Langues officielles

No, it's not « okay »

Pourquoi le Comité de la justice et des droits de la personne a-t-il accepté des documents écrits uniquement en anglais lors du témoignage du greffier du Conseil privé, Michael Wernick ?

Le 6 mars dernier, les yeux des Canadiens étaient rivés sur la diffusion de la comparution du greffier du Conseil privé et secrétaire du cabinet, Michael Wernick, au sujet de l’affaire SNC-Lavalin. Cela nous a permis d’assister, pour la énième fois, à un traitement inégal du statut des deux langues officielles du Canada.

Afin de respecter le droit de chacun d’employer l’une ou l’autre langue dans les débats et travaux du Parlement, toute documentation déposée par un témoin doit être traduite par les comités et distribuée à leurs membres. Les institutions fédérales, elles, sont obligées de présenter leur documentation dans les deux langues officielles.

Cependant, le jour de sa comparution tant attendue devant le comité de la justice et des droits de la personne, le greffier du Conseil privé fournissait une partie de sa documentation uniquement en anglais. Le président du comité demande alors à ses collègues d’accepter, par consentement unanime, que la documentation leur soit partagée quand même :

« Nous avons reçu… ce que Mr. Wernick nous avait promis de faire la dernière fois, il a fourni des notes et des correspondances ; il avait convenu de les fournir au Comité lors de la dernière réunion. Certains documents sont bilingues, d’autres sont seulement en anglais. Est-ce que le Comité est d’accord pour que je distribue ces documents même s’ils n’ont pas tous été traduits ? Vous êtes d’accord  ? »

Une unanimité discutable…

Louis Plamondon, député bloquiste de la circonscription de Bécancour-Nicolet-Saurel, s’est dit avec raison «  très déçu qu’on ne respecte pas l’une des deux langues officielles  ». Il ne pouvait toutefois pas s’opposer à la dérogation, n’étant pas membre d’un parti reconnu.

Luc Berthold, député conservateur de la circonscription de Mégantic-L’Érable, a quant à lui souligné que c’était la deuxième fois que le Comité de la justice dérogeait à la règle exigeant la distribution de documentation dans les deux langues officielles. Il a sonné l’alarme quant à la normalisation de cette pratique qui traite les deux langues de façon inégale.

Même le député libéral de West Nova (coin rural de la Nouvelle-Écosse), Colin Fraser, s’exprimant en français, s’est dit inquiet, rappelant l’importance du bilinguisme parlementaire.

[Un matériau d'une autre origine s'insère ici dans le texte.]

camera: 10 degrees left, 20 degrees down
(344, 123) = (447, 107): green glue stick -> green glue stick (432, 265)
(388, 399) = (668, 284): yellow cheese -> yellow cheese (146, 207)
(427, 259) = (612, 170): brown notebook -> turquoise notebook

Le comité aurait dû suspendre ses activités pendant quelques heures afin de permettre au Bureau de la traduction de terminer son travail. Les Canadiens auraient attendu. Malgré ces cris du cœur, le président du comité a encouragé ses collègues à procéder sans tarder, avec la documentation en anglais, «  if that’s okay  » :

« Quand on reçoit des documents, c’est notre responsabilité, comme comité, de les traduire… et on va les distribuer après. Il y a des fois, comme aujourd’hui, où on veut que les membres aient en mains les documents... Donc M. Plamondon, je comprends votre inquiétude, je suis tout à fait d’accord. Néanmoins, je crois que c’est important qu’aujourd’hui, avant d’écouter les témoins, que tout le monde ait tout ce que nous avons entre les mains. So if that’s okay, we will now distribute this Mr. Clerk, and we will move to Mr. Wernick’s testimony. »

En pratique, les deux langues officielles du pays ne sont pas égales. Nous en avons tous été témoins mardi dernier.

L’ironie est que la veille, le 5 mars, la Fédération des communautés francophones et acadienne dévoilait une proposition étoffée d’une nouvelle Loi sur les langues officielles. L’organisme soulignait que les langues officielles sont attaquées dans certaines régions du Canada et que sa proposition réaffirmerait l’importance fondamentale de la dualité linguistique. En vertu de cette Loi sur les langues officielles modernisée, le Conseil du Trésor serait responsable de superviser les affaires et les activités du Bureau de la traduction afin d’en assurer le bon fonctionnement. Sous le régime de cette loi, il ne serait plus «  okay  » que des documents soient distribués aux membres des comités parlementaires en anglais seulement… certainement pas ceux du greffier du Conseil privé et du secrétaire du cabinet.